■ DAFTAR TUGAS
• a. Dalam kutipan teks, siapa saja dua orang yang muncul membawa pecut lalu memukuli layar?
• b. Ganti "AJUDANNYA" menjadi "PENGAWALNYA" pada bagian kutipan teks yang dimulai dengan "BAYANGAN ITU OVERLAP" dan berlanjut hingga "memukul dengan pecutnya)", lalu tuliskan bagian itu selengkapnya.

SEPERTI ADA KERIBUTAN. KEMUDIAN SEPERTI SUARA RAMAI DALAM PASAR. BERAKHIR
DENGAN KILAT DAN KEMUDIAN LANGIT MENGERAM. LALU SUARA HUJAN SERTA ANGIN. LAMPU
ULTRA DI DEPAN LAYAR PUTIH RAKSASA
MENYALA.
LAYAR
BERGERAK-GERAK BAGAIKAN OMBAK DI LAUT YANG BERGELORA. TIBA-TIBA TERDENGAR
DENTUMAN. LAMPU ULTRA PADAM. LAMPU DI BELAKANG LAYAR MENYALA WARNA MERAH. DI
LAYAR NAMPAK BAYANGAN MANUSIA-MANUSIA KECIL MENCOBA MENGANGKAT LANGIT YANG
HENDAK RUNTUH. SUARA MUSIK MENGERAM-NGERAM. LAYAR BERGETAR BERGELORA.
MANUSIA-MANUSIA BERJUANG BERUSAHA MENGANGKAT BEBAN YANG SULIT SEKALI DI ATASI.
BAYANGAN ITU OVERLAP DENGAN BAYANGAN DUA ORANG YANG LEBIH BESAR LAGI MENCOBA
MENGANGKAT BEBAN. KEMUDIAN DITIMPA LAGI OLEH BAYANGAN WAYANG RAKSASA YANG
MEMBUAT PERJUANGAN ITU TERUS GAGAL.
DUA
ORANG TERDENGAR BERTERIAK-TERIAK MEMBERIKAN KOMANDO , LALU MUNCUL DENGAN
PECUTNYA DAN MEMUKULI LAYAR. YANG SATU JENDRAL, YANG LAIN AJUDANNYA. KEDUANYA
MELONTARKAN DIALOG YANG SAMA. TAPI AJUDANNYA LEBIH LIRIH DAN DITUJUKAN KEPADA
BAYANGAN DI LAYAR, JENDRAL LEBIH SEPERTI MEMBERIKANN KOMANDO KEPADA PASUKANNYA,
MENGAWASI KE ADAAN DAN BICARA KEPADA PENONTON.
JENDRAL:
Konyol! Pemalas! Bodo kebo! Dasar
pribumi! Gelo sia!
(Berlari
mendekati layar sambil memukul dengan pecutnya)
Begitu saja tidak becus! Mengangkat
kardus seperti mengangkat langit. Semprul! Ayo jangan digondeli. Kerja bukan cari untung! Angkat!
Dasar budak! Gotongroyong! Maunya kok menelan. Dasar kemaruk! Otak udang!
Angkat bangsat! Kuntilanak. (Memaki-maki
kotor. Kepada penonton)
Lihat sendiri ini negeri kacau.
Manusia-manusia tidak memenuhi syarat. Begini mau merdeka? Berdiri saja tidak
bisa. Ini mau mendirikan negara Tahi kerbau! Nggak usah merdeka, belajar jadi
budak dulu!

■ DATA TERSAJI

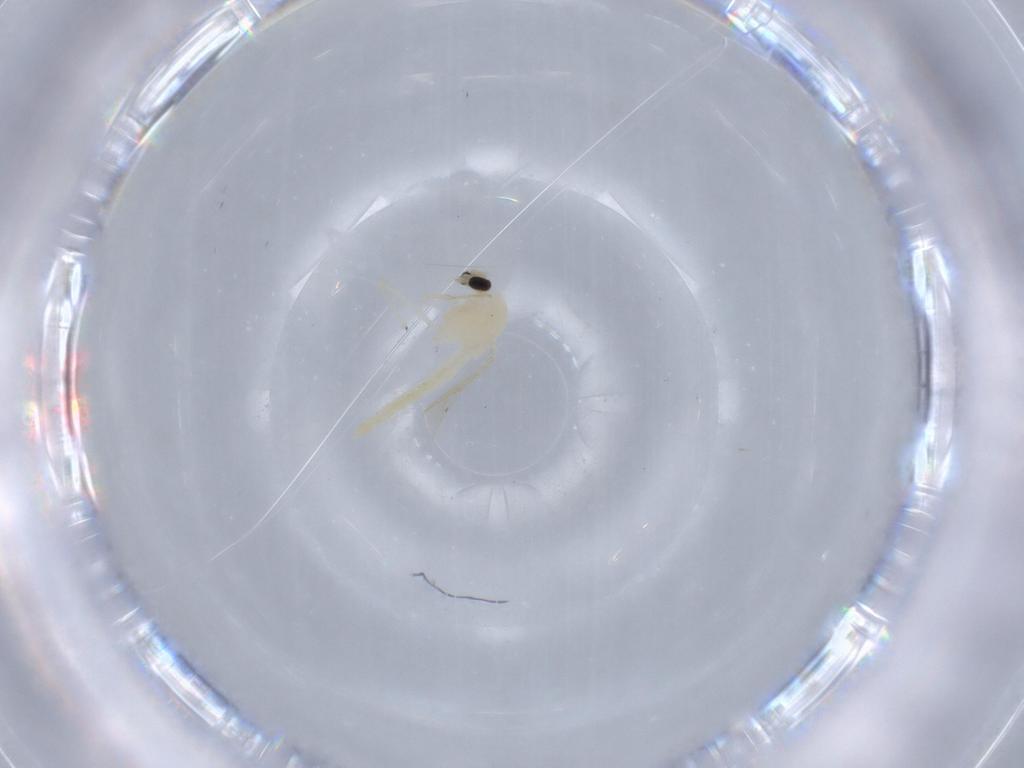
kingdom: Animalia
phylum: Arthropoda
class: Insecta
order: Diptera
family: Chironomidae
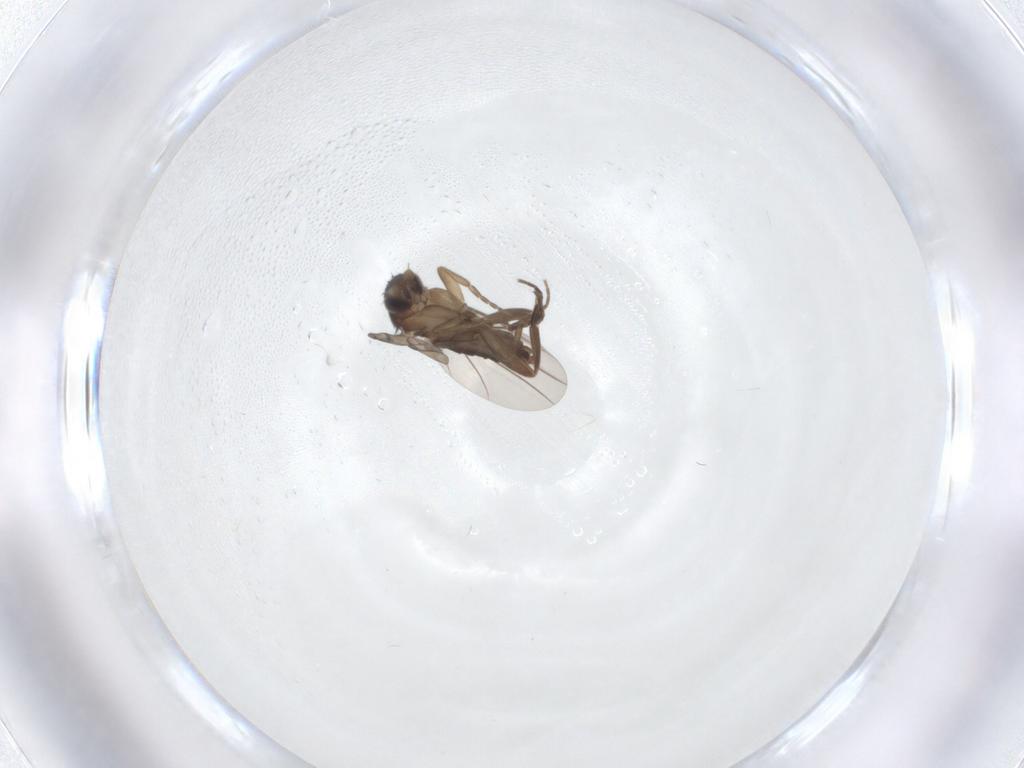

■ JAWABAN TIAP TUGAS
• a. Seorang jendral dan ajudannya.

• b.
BAYANGAN ITU OVERLAP DENGAN BAYANGAN DUA ORANG YANG LEBIH BESAR LAGI MENCOBA
MENGANGKAT BEBAN. KEMUDIAN DITIMPA LAGI OLEH BAYANGAN WAYANG RAKSASA YANG
MEMBUAT PERJUANGAN ITU TERUS GAGAL.
DUA
ORANG TERDENGAR BERTERIAK-TERIAK MEMBERIKAN KOMANDO , LALU MUNCUL DENGAN
PECUTNYA DAN MEMUKULI LAYAR. YANG SATU JENDRAL, YANG LAIN PENGAWALNYA. KEDUANYA
MELONTARKAN DIALOG YANG SAMA. TAPI PENGAWALNYA LEBIH LIRIH DAN DITUJUKAN KEPADA
BAYANGAN DI LAYAR, JENDRAL LEBIH SEPERTI MEMBERIKANN KOMANDO KEPADA PASUKANNYA,
MENGAWASI KE ADAAN DAN BICARA KEPADA PENONTON.
JENDRAL:
Konyol! Pemalas! Bodo kebo! Dasar
pribumi! Gelo sia!
(Berlari
mendekati layar sambil memukul dengan pecutnya)